_Quoted passage:_
"""

Excerpt from The Salem World of Nathaniel Hawthorne by Margaret Moore (courtesy of University of Missouri Press).

Margaret Moore vividly conveys the "bad blood" that existed between Quakers and Puritans and the kinds of cruel punishments Puritans visited upon Quakers who refused to comply with Puritan practices.

"Another dispute in Salem concerned the Quakers. The early Quakers did not conduct themselves in a way to guarantee peace. John Higginson (1616-1708), Salem's minister, had put into the covenant of the church that 'The Quaker light was a stinking vapour from hell.' The Quakers were people who believed . . . that 'one did not need the preachings of a learned, salaried ministry to cultivate the Light and be saved.' But in cultivating the Light, they used methods that horrified the Puritans. The Salem Quaker group was never large. It met in the woods on the west of town in the home of Nicholas and Hannah Phelps and entertained visiting missionaries. The Quakers were repeatedly fined for not attending the established church, and some were banished. Four visitors were hanged in Boston. When Charles II ascended the English throne, the order was given not to kill any more Quakers. Yet the sect continued to outrage many colonists, and beatings were decreed. The guilty were tied to a cart, stripped to the waist and whipped through town; even women were punished in this way by William Hathorne and others. Another Quaker, Thomas Maule of Salem, was whipped in May 1669 for saying, 'Mr. Higginson preached lies' and 'his instruction was the doctrine of devils'" (13-14).

"""

_Short exercise:_ Decide whether each of these statements agrees with the excerpt on Salem's Quakers, giving yes or no and quoting the words of the excerpt that settle it: 1. The Salem Quaker group met in the home of Nicholas and Hannah Phelps. 2. Four Quaker visitors were hanged in Salem. 3. Women were spared from being whipped through town.

_Excerpted records:_
"""

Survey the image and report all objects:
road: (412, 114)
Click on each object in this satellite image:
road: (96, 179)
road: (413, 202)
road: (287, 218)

"""

_The solution:_
1. Yes: "It met in the woods on the west of town in the home of Nicholas and Hannah Phelps"
2. No: "Four visitors were hanged in Boston."
3. No: "even women were punished in this way by William Hathorne and others"